We were going to lie and say that we need a desalination plant so we can raise rates.
The bottom line is that MMWD is an entitlement program masquerading as a water company.
Hopefully you will not figure this out.
Dear Mr. Webb,
Your comments cover several topics, including MMWD’s governance and authority, employee wages and benefits, and water rates.
Regarding MMWD’s governance and authority, MMWD is a form of local government that, like a school district or a fire district, is a single-purpose entity. Our charter, which comes from the State of California, is to provide drinking water. The district is governed by a publicly elected five-member board of directors whose authority to operate the district and secure funding for that operation comes from our charter.
Regarding employee salaries and benefits, MMWD’s policy is to compensate employees in the middle range of the scale for public sector jobs.
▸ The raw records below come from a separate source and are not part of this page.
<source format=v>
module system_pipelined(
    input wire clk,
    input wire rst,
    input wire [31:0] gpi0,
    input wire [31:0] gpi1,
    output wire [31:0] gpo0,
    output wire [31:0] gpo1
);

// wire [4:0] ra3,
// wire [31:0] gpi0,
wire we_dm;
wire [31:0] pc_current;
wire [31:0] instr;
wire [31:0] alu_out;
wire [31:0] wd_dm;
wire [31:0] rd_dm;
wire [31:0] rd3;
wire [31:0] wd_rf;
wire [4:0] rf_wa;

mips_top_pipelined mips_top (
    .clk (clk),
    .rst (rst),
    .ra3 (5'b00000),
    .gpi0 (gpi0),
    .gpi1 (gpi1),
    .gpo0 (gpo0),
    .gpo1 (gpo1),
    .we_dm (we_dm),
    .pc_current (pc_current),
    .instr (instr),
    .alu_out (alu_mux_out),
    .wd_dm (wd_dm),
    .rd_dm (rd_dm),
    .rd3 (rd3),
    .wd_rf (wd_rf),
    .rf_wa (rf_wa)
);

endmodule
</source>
Periodic salary surveys are conducted to confirm that we adhere to that range.
As we have stated, $0.81 of each rate payer dollar goes directly toward the cost of our water system; that is, the collection, treatment and distribution of water and the maintenance and replacement of facilities. That work requires employees, so the majority of MMWD’s jobs are directly related to operating and/or maintaining the water system. As a percentage, salaries and benefits are 35 percent of the FY 2010/11 total budget.
Also, you may be interested in this 2010 CNN report on a study comparing compensation for public and private sector employees. Here is the link:
http://money.cnn.com/2010/04/28/news/economy/public_workers_earn_less/index.htm?source=cnn_bin&hpt=Sbin
Regarding rates, MMWD’s water rates are in the middle for Bay Area water suppliers according to an independent study by water industry consultant Black and Veatch. MMWD did not pay for the study. It is one Black and Veatch conducts on a periodic basis on its own.
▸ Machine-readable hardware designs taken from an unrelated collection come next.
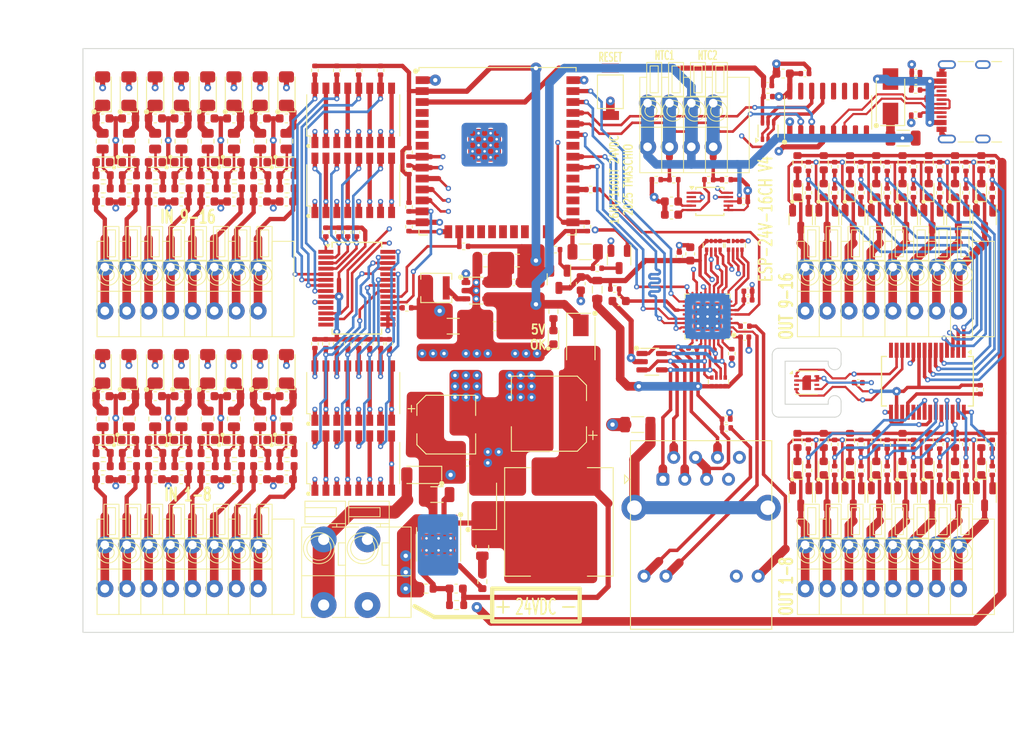
<source format=kicad_pcb>
(kicad_pcb
	(version 20241229)
	(generator "pcbnew")
	(generator_version "9.0")
	(general
		(thickness 1.69)
		(legacy_teardrops no)
	)
	(paper "A4")
	(title_block
		(title "ESP 24V 16xIn/16xOut/4xNTC Module")
		(date "2025-06-29")
		(rev "V3.2")
	)
	(layers
		(0 "F.Cu" signal)
		(4 "In1.Cu" power)
		(6 "In2.Cu" power)
		(2 "B.Cu" signal)
		(9 "F.Adhes" user "F.Adhesive")
		(13 "F.Paste" user)
		(5 "F.SilkS" user "F.Silkscreen")
		(1 "F.Mask" user)
		(3 "B.Mask" user)
		(17 "Dwgs.User" user "User.Drawings")
		(19 "Cmts.User" user "User.Comments")
		(25 "Edge.Cuts" user)
		(27 "Margin" user)
		(31 "F.CrtYd" user "F.Courtyard")
		(29 "B.CrtYd" user "B.Courtyard")
		(35 "F.Fab" user)
	)
	(setup
		(stackup
			(layer "F.SilkS"
				(type "Top Silk Screen")
				(color "White")
				(material "Direct Printing")
			)
			(layer "F.Paste"
				(type "Top Solder Paste")
			)
			(layer "F.Mask"
				(type "Top Solder Mask")
				(color "Green")
				(thickness 0.01)
				(material "Liquid Ink")
				(epsilon_r 3.3)
				(loss_tangent 0)
			)
			(layer "F.Cu"
				(type "copper")
				(thickness 0.035)
			)
			(layer "dielectric 1"
				(type "prepreg")
				(color "FR4 natural")
				(thickness 0.1)
				(material "FR4")
				(epsilon_r 4.5)
				(loss_tangent 0.02)
			)
			(layer "In1.Cu"
				(type "copper")
				(thickness 0.035)
			)
			(layer "dielectric 2"
				(type "core")
				(thickness 1.33)
				(material "FR4")
				(epsilon_r 4.5)
				(loss_tangent 0.02)
			)
			(layer "In2.Cu"
				(type "copper")
				(thickness 0.035)
			)
			(layer "dielectric 3"
				(type "prepreg")
				(thickness 0.1)
				(material "FR4")
				(epsilon_r 4.5)
				(loss_tangent 0.02)
			)
			(layer "B.Cu"
				(type "copper")
				(thickness 0.035)
			)
			(layer "B.Mask"
				(type "Bottom Solder Mask")
				(color "Green")
				(thickness 0.01)
				(material "Liquid Ink")
				(epsilon_r 3.3)
				(loss_tangent 0)
			)
			(copper_finish "None")
			(dielectric_constraints no)
		)
		(pad_to_mask_clearance 0)
		(allow_soldermask_bridges_in_footprints no)
		(tenting front back)
		(aux_axis_origin 64.77 132.08)
		(grid_origin 64.77 132.08)
		(pcbplotparams
			(layerselection 0x00000000_00000000_55555555_5755f5ff)
			(plot_on_all_layers_selection 0x00000000_00000000_00000000_00000000)
			(disableapertmacros no)
			(usegerberextensions yes)
			(usegerberattributes no)
			(usegerberadvancedattributes no)
			(creategerberjobfile no)
			(dashed_line_dash_ratio 12.000000)
			(dashed_line_gap_ratio 3.000000)
			(svgprecision 6)
			(plotframeref no)
			(mode 1)
			(useauxorigin yes)
			(hpglpennumber 1)
			(hpglpenspeed 20)
			(hpglpendiameter 15.000000)
			(pdf_front_fp_property_popups yes)
			(pdf_back_fp_property_popups yes)
			(pdf_metadata yes)
			(pdf_single_document no)
			(dxfpolygonmode yes)
			(dxfimperialunits yes)
			(dxfusepcbnewfont yes)
			(psnegative no)
			(psa4output no)
			(plot_black_and_white yes)
			(sketchpadsonfab no)
			(plotpadnumbers no)
			(hidednponfab no)
			(sketchdnponfab yes)
			(crossoutdnponfab yes)
			(subtractmaskfromsilk yes)
			(outputformat 1)
			(mirror no)
			(drillshape 0)
			(scaleselection 1)
			(outputdirectory "Output/")
		)
	)
	(net 0 "")
	(net 1 "GND")
	(net 2 "Net-(C9-Pad1)")
	(net 3 "+3.3VA")
	(net 4 "+24V")
	(net 5 "+3.3V")
	(net 6 "Net-(Q3A-C1)")
	(net 7 "Net-(D13-K)")
	(net 8 "Net-(D19-K)")
	(net 9 "Net-(D22-K)")
	(net 10 "Net-(D28-K)")
	(net 11 "/MCU/USB_D-")
	(net 12 "/MCU/USB_D+")
	(net 13 "Net-(D37-K)")
	(net 14 "/MCU/PHY_PWR")
	(net 15 "/MCU/I2C_SCL")
	(net 16 "/MCU/I2C_SDA")
	(net 17 "Net-(D7-A)")
	(net 18 "/LAN/RD-")
	(net 19 "/LAN/TD-")
	(net 20 "/LAN/TD+")
	(net 21 "/LAN/RD+")
	(net 22 "Net-(D9-A)")
	(net 23 "Net-(D10-A)")
	(net 24 "Net-(D12-A)")
	(net 25 "Net-(D13-A)")
	(net 26 "Net-(D15-A)")
	(net 27 "Net-(D16-A)")
	(net 28 "Net-(D18-A)")
	(net 29 "Net-(D19-A)")
	(net 30 "Net-(D21-A)")
	(net 31 "Net-(D22-A)")
	(net 32 "Net-(D24-A)")
	(net 33 "Net-(D25-A)")
	(net 34 "/LAN/LED_G_K")
	(net 35 "Net-(D27-A)")
	(net 36 "Net-(D28-A)")
	(net 37 "Net-(D30-A)")
	(net 38 "Net-(D31-A)")
	(net 39 "Net-(D33-A)")
	(net 40 "Net-(D34-A)")
	(net 41 "/LAN/EMAC_RXD1")
	(net 42 "/LAN/EMAC_RXD0")
	(net 43 "/LAN/EMAC_MDIO")
	(net 44 "/LAN/EMAC_RX")
	(net 45 "Net-(D36-A)")
	(net 46 "Net-(D37-A)")
	(net 47 "/LAN/EMAC_CLK")
	(net 48 "/LAN/EMAC_TXD0")
	(net 49 "/LAN/EMAC_TXEN")
	(net 50 "/LAN/EMAC_TXD1")
	(net 51 "/LAN/EMAC_MDC")
	(net 52 "Net-(D39-A)")
	(net 53 "Net-(D40-A)")
	(net 54 "Net-(D42-A)")
	(net 55 "Net-(D43-A)")
	(net 56 "Net-(D45-A)")
	(net 57 "Net-(D46-A)")
	(net 58 "Net-(D48-A)")
	(net 59 "Net-(D49-A)")
	(net 60 "Net-(D51-A)")
	(net 61 "Net-(D52-A)")
	(net 62 "Net-(D54-A)")
	(net 63 "Net-(Q3B-C2)")
	(net 64 "Net-(Q4-B)")
	(net 65 "Net-(Q5-B)")
	(net 66 "Net-(Q6-B)")
	(net 67 "Net-(Q7-B)")
	(net 68 "Net-(Q8-B)")
	(net 69 "Net-(Q9-B)")
	(net 70 "Net-(Q10-B)")
	(net 71 "Net-(Q11-B)")
	(net 72 "Net-(Q12-B)")
	(net 73 "Net-(Q13-B)")
	(net 74 "Net-(Q14-B)")
	(net 75 "Net-(Q15-B)")
	(net 76 "Net-(Q16-B)")
	(net 77 "Net-(Q17-B)")
	(net 78 "Net-(Q18-B)")
	(net 79 "Net-(Q19-B)")
	(net 80 "Net-(U6-~{RESET})")
	(net 81 "Net-(J8-Pin_4)")
	(net 82 "Net-(J8-Pin_2)")
	(net 83 "Net-(U3-TXD)")
	(net 84 "Net-(U3-RXD)")
	(net 85 "unconnected-(U4-SENSOR_VP-Pad4)")
	(net 86 "unconnected-(U4-SENSOR_VN-Pad5)")
	(net 87 "unconnected-(U4-IO34-Pad6)")
	(net 88 "unconnected-(U4-IO35-Pad7)")
	(net 89 "unconnected-(U4-SHD{slash}SD2-Pad17)")
	(net 90 "unconnected-(U4-SWP{slash}SD3-Pad18)")
	(net 91 "unconnected-(U4-SCS{slash}CMD-Pad19)")
	(net 92 "unconnected-(U4-SCK{slash}CLK-Pad20)")
	(net 93 "unconnected-(U4-SDO{slash}SD0-Pad21)")
	(net 94 "unconnected-(U4-SDI{slash}SD1-Pad22)")
	(net 95 "unconnected-(U4-IO15-Pad23)")
	(net 96 "unconnected-(U4-IO2-Pad24)")
	(net 97 "unconnected-(U4-IO4-Pad26)")
	(net 98 "unconnected-(U4-IO16-Pad27)")
	(net 99 "unconnected-(U4-IO5-Pad29)")
	(net 100 "unconnected-(U4-NC-Pad32)")
	(net 101 "unconnected-(U6-NC-Pad11)")
	(net 102 "unconnected-(U6-NC-Pad14)")
	(net 103 "Net-(D3-A)")
	(net 104 "unconnected-(J7-NC-Pad7)")
	(net 105 "Net-(J7-Pad9)")
	(net 106 "+5V")
	(net 107 "Net-(U1-FB)")
	(net 108 "Net-(Q1-G)")
	(net 109 "Net-(D4-K)")
	(net 110 "Net-(C16-Pad1)")
	(net 111 "Net-(D5-A)")
	(net 112 "Net-(U2-FB)")
	(net 113 "+3.3VLAN")
	(net 114 "Net-(U5-~{RST})")
	(net 115 "Net-(D2-A)")
	(net 116 "Net-(D3-K)")
	(net 117 "Net-(U1-LX)")
	(net 118 "Net-(Q2-C)")
	(net 119 "Net-(Q3A-E1)")
	(net 120 "Net-(Q3A-B1)")
	(net 121 "/Input 1/INPUT")
	(net 122 "Net-(U2-BS)")
	(net 123 "Net-(RN2-R4.1)")
	(net 124 "/LAN/LED_Y_A")
	(net 125 "Net-(U5-RBIAS)")
	(net 126 "unconnected-(U2-EN-Pad6)")
	(net 127 "unconnected-(U2-POK-Pad7)")
	(net 128 "unconnected-(U3-NC-Pad7)")
	(net 129 "unconnected-(U3-NC-Pad8)")
	(net 130 "unconnected-(U3-~{CTS}-Pad9)")
	(net 131 "unconnected-(U3-~{DSR}-Pad10)")
	(net 132 "unconnected-(U3-~{RI}-Pad11)")
	(net 133 "unconnected-(U3-~{DCD}-Pad12)")
	(net 134 "unconnected-(U3-R232-Pad15)")
	(net 135 "unconnected-(U5-XTAL2-Pad4)")
	(net 136 "unconnected-(U5-CRS-Pad14)")
	(net 137 "unconnected-(U5-~{INT}{slash}TXER{slash}TXD4-Pad18)")
	(net 138 "unconnected-(U5-TXCLK-Pad20)")
	(net 139 "unconnected-(U5-RXDV-Pad26)")
	(net 140 "Net-(J7-Pad12)")
	(net 141 "Net-(D10-K)")
	(net 142 "/Input 2/INPUT")
	(net 143 "/Input 3/INPUT")
	(net 144 "Net-(D16-K)")
	(net 145 "/Input 4/INPUT")
	(net 146 "Net-(D1-A)")
	(net 147 "/Input 5/INPUT")
	(net 148 "/Input 6/INPUT")
	(net 149 "Net-(D25-K)")
	(net 150 "/Input 7/INPUT")
	(net 151 "Net-(U5-VDDCR)")
	(net 152 "/Input 8/INPUT")
	(net 153 "Net-(D31-K)")
	(net 154 "/Input 9/INPUT")
	(net 155 "Net-(D34-K)")
	(net 156 "/Input 10/INPUT")
	(net 157 "Net-(U4-IO17)")
	(net 158 "/I2C Devices/MCP1-INTA")
	(net 159 "/I2C Devices/MCP1-INTB")
	(net 160 "/Input 11/INPUT")
	(net 161 "Net-(D40-K)")
	(net 162 "/Input 12/INPUT")
	(net 163 "Net-(D43-K)")
	(net 164 "/Input 13/INPUT")
	(net 165 "Net-(D46-K)")
	(net 166 "/Input 14/INPUT")
	(net 167 "Net-(D49-K)")
	(net 168 "/Input 15/INPUT")
	(net 169 "Net-(D52-K)")
	(net 170 "/Input 16/INPUT")
	(net 171 "Net-(D55-K)")
	(net 172 "/Output 1/OUTPUT")
	(net 173 "Net-(FB1-Pad2)")
	(net 174 "Net-(FB2-Pad2)")
	(net 175 "Net-(FB3-Pad2)")
	(net 176 "Net-(FB4-Pad2)")
	(net 177 "Net-(FB5-Pad2)")
	(net 178 "Net-(FB6-Pad2)")
	(net 179 "Net-(FB7-Pad2)")
	(net 180 "Net-(FB8-Pad2)")
	(net 181 "Net-(FB9-Pad2)")
	(net 182 "Net-(FB10-Pad2)")
	(net 183 "Net-(FB11-Pad2)")
	(net 184 "Net-(FB12-Pad2)")
	(net 185 "Net-(FB13-Pad2)")
	(net 186 "Net-(FB14-Pad2)")
	(net 187 "Net-(FB15-Pad2)")
	(net 188 "Net-(FB16-Pad2)")
	(net 189 "Net-(D55-A)")
	(net 190 "Net-(D56-A)")
	(net 191 "/Output 2/OUTPUT")
	(net 192 "Net-(D57-A)")
	(net 193 "/Output 3/OUTPUT")
	(net 194 "/Output 4/OUTPUT")
	(net 195 "Net-(D58-A)")
	(net 196 "Net-(D59-A)")
	(net 197 "/Output 5/OUTPUT")
	(net 198 "Net-(D60-A)")
	(net 199 "/Output 6/OUTPUT")
	(net 200 "Net-(D61-A)")
	(net 201 "/Output 7/OUTPUT")
	(net 202 "/Output 8/OUTPUT")
	(net 203 "Net-(D62-A)")
	(net 204 "/Output 9/OUTPUT")
	(net 205 "Net-(D63-A)")
	(net 206 "/Output 10/OUTPUT")
	(net 207 "Net-(D64-A)")
	(net 208 "Net-(D65-A)")
	(net 209 "/Output 11/OUTPUT")
	(net 210 "/Output 12/OUTPUT")
	(net 211 "Net-(D66-A)")
	(net 212 "Net-(D67-A)")
	(net 213 "/Output 13/OUTPUT")
	(net 214 "/Output 14/OUTPUT")
	(net 215 "Net-(D68-A)")
	(net 216 "Net-(D69-A)")
	(net 217 "/Output 15/OUTPUT")
	(net 218 "/Output 16/OUTPUT")
	(net 219 "Net-(D70-A)")
	(net 220 "Net-(J6-CC1)")
	(net 221 "Net-(J6-CC2)")
	(net 222 "unconnected-(J6-SBU2-PadB8)")
	(net 223 "unconnected-(J6-SBU1-PadA8)")
	(net 224 "Net-(R6-Pad2)")
	(net 225 "Net-(U8-~{RESET})")
	(net 226 "/OUTPUT1")
	(net 227 "/INPUT1")
	(net 228 "/INPUT2")
	(net 229 "/INPUT3")
	(net 230 "/INPUT4")
	(net 231 "/INPUT5")
	(net 232 "/INPUT6")
	(net 233 "/INPUT7")
	(net 234 "/INPUT8")
	(net 235 "/INPUT9")
	(net 236 "/INPUT10")
	(net 237 "/INPUT11")
	(net 238 "/INPUT12")
	(net 239 "/INPUT13")
	(net 240 "/INPUT14")
	(net 241 "/INPUT15")
	(net 242 "/INPUT16")
	(net 243 "/OUTPUT2")
	(net 244 "/OUTPUT3")
	(net 245 "/OUTPUT4")
	(net 246 "/OUTPUT5")
	(net 247 "/OUTPUT6")
	(net 248 "/OUTPUT7")
	(net 249 "/OUTPUT8")
	(net 250 "/OUTPUT9")
	(net 251 "/OUTPUT10")
	(net 252 "/OUTPUT11")
	(net 253 "/OUTPUT12")
	(net 254 "/OUTPUT13")
	(net 255 "/OUTPUT14")
	(net 256 "/OUTPUT15")
	(net 257 "/OUTPUT16")
	(net 258 "Net-(RN1-R4.1)")
	(net 259 "Net-(RN2-R2.1)")
	(net 260 "Net-(RN2-R3.1)")
	(net 261 "unconnected-(U7-ALERT{slash}RDY-Pad2)")
	(net 262 "unconnected-(U8-INTB-Pad19)")
	(net 263 "unconnected-(U8-NC-Pad14)")
	(net 264 "unconnected-(U8-INTA-Pad20)")
	(net 265 "unconnected-(U8-NC-Pad11)")
	(net 266 "unconnected-(U9-~{RESET}-Pad6)")
	(net 267 "unconnected-(U9-ALERT-Pad3)")
	(net 268 "Net-(U7-AIN0)")
	(net 269 "Net-(U7-AIN1)")
	(footprint "Tales:R_0603_1608Metric" (layer "F.Cu") (at 76.263 78.994))
	(footprint "Tales:R_0603_1608Metric" (layer "F.Cu") (at 85.407 80.518))
	(footprint "Tales:SOT-23-Narrow" (layer "F.Cu") (at 166.37 116.348 -90))
	(footprint "Tales:R_0402_1005Metric" (layer "F.Cu") (at 108.966 87.249 180))
	(footprint "Tales:C_0402_1005Metric" (layer "F.Cu") (at 109.375 112.395))
	(footprint "Tales:C_1206_3216Metric" (layer "F.Cu") (at 107.745 96.52))
	(footprint "Tales:C_1206_3216Metric" (layer "F.Cu") (at 129.159 107.95 180))
	(footprint "Tales:SOT-23-Narrow" (layer "F.Cu") (at 160.274 84.09 -90))
	(footprint "Tales:L_12x12mm_h6mm" (layer "F.Cu") (at 120.015 119.25 90))
	(footprint "Tales:R_0603_1608Metric" (layer "F.Cu") (at 104.585 127 180))
	(footprint "Tales:ESP32-WROOM-32U" (layer "F.Cu") (at 112.89 76.2))
	(footprint "Tales:LED_0603_1608Metric" (layer "F.Cu") (at 82.2705 109.728))
	(footprint "Tales:R_0603_1608Metric" (layer "F.Cu") (at 165.989 77.533 -90))
	(footprint "Tales:C_0603_1608Metric" (layer "F.Cu") (at 88.379 82.042 180))
	(footprint "Tales:LED_0603_1608Metric" (layer "F.Cu") (at 76.1745 109.728))
	(footprint "Tales:R_0402_1005Metric" (layer "F.Cu") (at 102.616 76.327 -90))
	(footprint "Tales:R_0805_2012Metric" (layer "F.Cu") (at 76.2 75.0335 -90))
	(footprint "Tales:C_0603_1608Metric" (layer "F.Cu") (at 85.357 72.39))
	(footprint "Tales:R_0402_1005Metric" (layer "F.Cu") (at 95.504 98.554 -90))
	(footprint "Tales:R_0402_1005Metric" (layer "F.Cu") (at 144.274 69.85 180))
	(footprint "Tales:R_0603_1608Metric" (layer "F.Cu") (at 67.119 111.252 180))
	(footprint "Tales:C_0603_1608Metric" (layer "F.Cu") (at 133.083 83.566 180))
	(footprint "Tales:LED_0603_1608Metric" (layer "F.Cu") (at 76.2255 77.47))
	(footprint "Tales:R_Array_Convex_4x0402" (layer "F.Cu") (at 140.48 87.13 90))
	(footprint "Tales:SOT-23-5" (layer "F.Cu") (at 130.8045 100.645))
	(footprint "Tales:R_0402_1005Metric" (layer "F.Cu") (at 94.488 85.596 -90))
	(footprint "Tales:R_0402_1005Metric"
		(layer "F.Cu")
		(uuid "1a753a44-0f23-4824-a352-476295caf570")
		(at 91.694 98.554 -90)
		(descr "Resistor SMD 0402 (1005 Metric), square (rectangular) end terminal, IPC_7351 nominal, (Body size source: IPC-SM-782 page 72, https://www.pcb-3d.com/wordpress/wp-content/uploads/ipc-sm-782a_amendment_1_and_2.pdf), generated with kicad-footprint-generator")
		(tags "resistor")
		(property "Reference" "R43"
			(at 0 0 90)
			(layer "Cmts.User")
			(uuid "e5142404-e5cc-4423-bc5f-f249f6f58263")
			(effects
				(font
					(size 1 0.7)
					(thickness 0.15)
				)
			)
		)
		(property "Value" "2k2/62,5mW"
			(at 0 1.17 90)
			(layer "F.Fab")
			(uuid "2f5ccb46-3779-43cc-a471-deec5cc9ee6d")
			(effects
				(font
					(size 1 1)
					(thickness 0.15)
				)
			)
		)
		(property "Datasheet" "~"
			(at 0 0 90)
			(layer "F.Fab")
			(hide yes)
			(uuid "a5ca68cf-4075-4030-b1f4-4222d5b8f090")
			(effects
				(font
					(size 1.27 1.27)
					(thickness 0.15)
				)
			)
		)
		(property "Description" ""
			(at 0 0 90)
			(layer "F.Fab")
			(hide yes)
			(uuid "5fc45d1d-580c-4f87-b7de-0ffd03a7d404")
			(effects
				(font
					(size 1.27 1.27)
					(thickness 0.15)
				)
			)
		)
		(property "Case" "0402/1005"
			(at 0 0 270)
			(unlocked yes)
			(layer "F.Fab")
			(hide yes)
			(uuid "ea63dc0b-d315-4c11-9b20-f2fbf9eac607")
			(effects
				(font
					(size 1 1)
					(thickness 0.15)
				)
			)
		)
		(property "Mfr" "Uniroyal"
			(at 0 0 270)
			(unlocked yes)
			(layer "F.Fab")
			(hide yes)
			(uuid "2bef08a1-4ebd-4810-a429-929f910e0eb5")
			(effects
				(font
					(size 1 1)
					(thickness 0.15)
				)
			)
		)
		(property "Vendor" "JLCPCB"
			(at 0 0 270)
			(unlocked yes)
			(layer "F.Fab")
			(hide yes)
			(uuid "bfbdf30a-9b78-47d8-aace-5b5537864b74")
			(effects
				(font
					(size 1 1)
					(thickness 0.15)
				)
			)
		)
		(property "Mfr PN" "0402WGF2201TCE"
			(at 0 0 270)
			(unlocked yes)
			(layer "F.Fab")
			(hide yes)
			(uuid "5db334db-0240-4664-9b5a-4f3b036023f8")
			(effects
				(font
					(size 1 1)
					(thickness 0.15)
				)
			)
		)
		(property "Technology" "1%"
			(at 0 0 270)
			(unlocked yes)
			(layer "F.Fab")
			(hide yes)
			(uuid "c21f2389-d472-4693-be12-477ec53805b9")
			(effects
				(font
					(size 1 1)
					(thickness 0.15)
				)
			)
		)
		(property "Vendor PN" "C25879"
			(at 0 0 270)
			(unlocked yes)
			(layer "F.Fab")
			(hide yes)
			(uuid "2a22c4c1-0dab-479b-be58-69ed565517ac")
			(effects
				(font
					(size 1 1)
					(thickness 0.15)
				)
			)
		)
		(property "LCSC Part #" "C25879"
			(at 0 0 270)
			(unlocked yes)
			(layer "F.Fab")
			(hide yes)
			(uuid "72e5f86d-d76d-46c9-a9d7-0632289384fb")
			(effects
				(font
					(size 1 1)
					(thickness 0.15)
				)
			)
		)
		(property "JLCPCB BOM" "1"
			(at 0 0 270)
			(unlocked yes)
			(layer "F.Fab")
			(hide yes)
			(uuid "9b041faf-24e2-4a88-9a58-57c47bd6ee6c")
			(effects
				(font
					(size 1 1)
					(thickness 0.15)
				)
			)
		)
		(property ki_fp_filters "R_*")
		(path "/3bddd7f0-432c-4f3f-ac0a-69652e55cc15/8d077a9f-857f-46f5-a4a5-f2e295ec3f36")
		(sheetname "/Input 5/")
		(sheetfile "esp-24v-16ch-v4-inputs.kicad_sch")
		(attr smd)
		(fp_line
			(start -0.153641 0.38)
			(end 0.153641 0.38)
			(stroke
				(width 0.12)
				(type solid)
			)
			(layer "F.SilkS")
			(uuid "54de59b2-cef3-4b59-9a7f-a01b8a5ea6b5")
		)
		(fp_line
			(start -0.153641 -0.38)
			(end 0.153641 -0.38)
			(stroke
				(width 0.12)
				(type solid)
			)
			(layer "F.SilkS")
			(uuid "896749b3-1510-4460-8b7f-dfb3db9d13b7")
		)
		(fp_line
			(start -0.93 0.47)
			(end -0.93 -0.47)
			(stroke
				(width 0.05)
				(type solid)
			)
			(layer "F.CrtYd")
			(uuid "e4be8f7f-51b3-4856-b462-022f54047700")
		)
		(fp_line
			(start 0.93 0.47)
			(end -0.93 0.47)
			(stroke
				(width 0.05)
				(type solid)
			)
			(layer "F.CrtYd")
			(uuid "fcedfa7f-ff44-48c3-b1c0-bd96a91c383c")
		)
		(fp_line
			(start -0.93 -0.47)
			(end 0.93 -0.47)
			(stroke
				(width 0.05)
				(type solid)
			)
			(layer "F.CrtYd")
			(uuid "ef482e60-355c-4d19-8ed5-cc8169ab9d8b")
		)
		(fp_line
			(start 0.93 -0.47)
			(end 0.93 0.47)
			(stroke
				(width 0.05)
				(type solid)
			)
			(layer "F.CrtYd")
			(uuid "2f6ebc0f-3f50-4051-8115-bb6a9f56bcf0")
		)
		(fp_line
			(start -0.525 0.27)
			(end -0.525 -0.27)
			(stroke
				(width 0.1)
				(type solid)
			)
			(layer "F.Fab")
			(uuid "d51990c8-997b-43c8-80de-69790f23c21d")
		)
		(fp_line
			(start 0.525 0.27)
			(end -0.525 0.27)
			(stroke
				(width 0.1)
				(type solid)
			)
			(layer "F.Fab")
			(uuid "9625c56b-c875-4afe-9721-73d1c4d159fc")
		)
		(fp_line
			(start -0.525 -0.27)
			(end 0.525 -0.27)
			(stroke
				(width 0.1)
				(type solid)
			)
			(layer "F.Fab")
			(uuid "9726a218-27bb-4ba4-b2a7-089294099805")
		)
		(fp_line
			(start 0.525 -0.27)
			(end 0.525
... [2757466 chars truncated]
</source>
While MMWD has raised rates for each of the last four years, we raised rates only three times in the previous 13 years. If you look at our rate history for that time period (1994-2009), MMWD’s rates increased 32 percent, while the Bay Area Consumer Price Index (CPI) increased 50 percent. As of today, the cost of water from MMWD is half-a-cent per gallon.
MMWD’s goal is to reduce costs while continuing to meet state health laws for public water systems and with minimal impacts on service levels. Over the past two years we have reduced costs by implementing a hiring freeze on vacant positions, furloughing staff, dramatically reducing overtime, reducing capital spending and suspending conservation rebates. In the current fiscal year our budget is down from its original version by $24.7 million in savings and reductions.
This coming fiscal year we are looking at additional cost reductions in employee expenses and other areas.
We have long since installed a high tech, automated (complete with rain sensor) sprinkling system. Would Charlene please take us off the weekly reminder.
Hi, Stephen. Thanks for all you are doing to help conserve our water supply! We have removed your name from our email list.